Age-Related Features in Systemic Inflammatory Response in Male Wistar Rats with Different Hypoxia Tolerance

Abstract

An organism’s hypoxia tolerance depends on many factors, including age. High newborn organism tolerance and high levels of oxidative stress throughout aging have been demonstrated by many studies. However, there is still lack of investigations reflecting the intensity of systemic inflammatory response in organisms of different ages in correlation to hypoxia tolerance. The aim of this study was to determine the relationship between age-related tolerance to hypoxia, HIF-1 and PHD2 (prolyl hydroxylase domain protein) expression levels and the intensity of systemic inflammatory response in newborn, prepubertal and adult Wistar rats. In case of investigation of the tolerance to hypoxia, rats were placed into a decompression chamber at altitude simulation of 11,500 m. It was demonstrated that prepubertal rats are the least tolerant to hypoxia and newborns are the most tolerant. Newborn rats are characterized by high mRNA Hif-1α expression level in the liver, accompanied by low content of HIF-1 protein and a high level of PHD2. The growth in HIF-1α protein level with age is accompanied by growth in the level of proinflammatory cytokines. Prepubertal animals are the least hypoxia tolerant, and their HIF-1α mRNA expression level was higher than in adult animals. The PHD2 activity in prepubertal animals was significantly reduced in comparison to newborn rats, and the HIF-1α protein level was not changed. The lowest tolerance of the prepubertal males to hypoxia correlated with the greatest manifestations of hepatic inflammation and elevated endotoxin, neopterin, and C-reactive protein levels in LPS-induced systemic inflammatory response. The growth in serum HIF-1α 3 h after LPS injection was observed only in prepubertal rats.
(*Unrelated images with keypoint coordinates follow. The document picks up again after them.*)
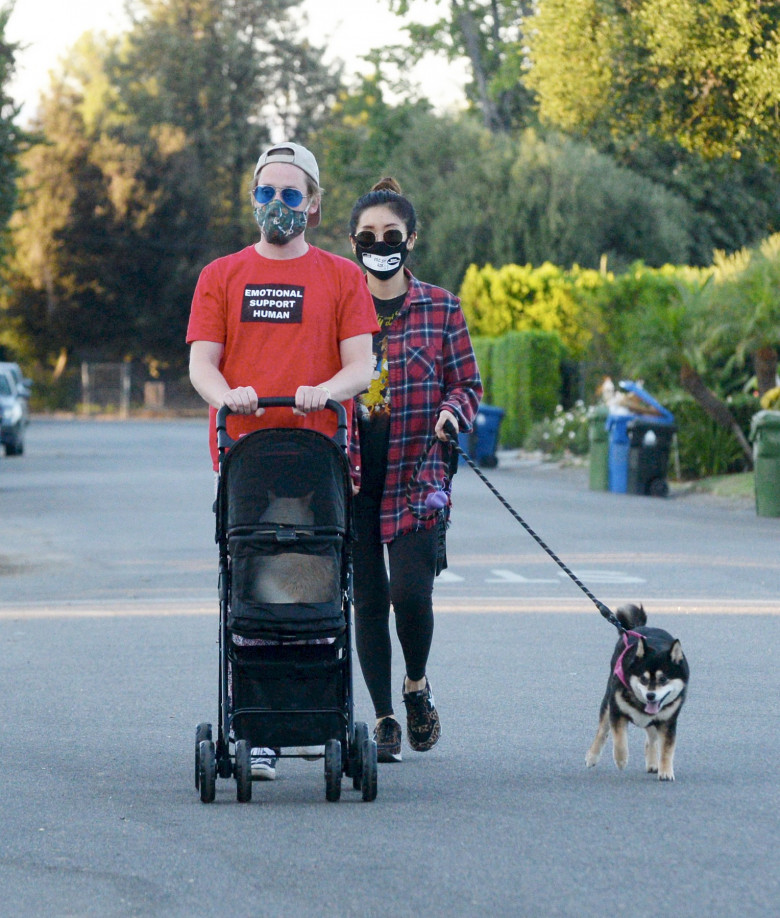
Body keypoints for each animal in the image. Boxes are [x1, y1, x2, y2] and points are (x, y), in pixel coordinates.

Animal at [584, 604, 688, 784]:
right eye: (643, 679)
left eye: (663, 679)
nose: (651, 696)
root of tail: (633, 630)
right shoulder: (617, 712)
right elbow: (619, 740)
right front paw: (621, 760)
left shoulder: (667, 722)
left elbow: (667, 749)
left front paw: (666, 771)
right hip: (607, 703)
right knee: (602, 731)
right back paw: (592, 756)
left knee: (651, 738)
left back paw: (653, 763)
The obtained data should be taken into account during the development of a therapeutic strategy for prepubertal children with infectious and inflammatory diseases. Hopefully, this study will provide new insights into age-related differences in tolerance to hypoxia. The possible perspectives of this investigation could be understanding the aspects of HIF-1 mRNA and protein expression in aged animals. Moreover, further studies are required for the identification of additional mechanisms to determine HIF-1α protein level regulation in prepubertal animals.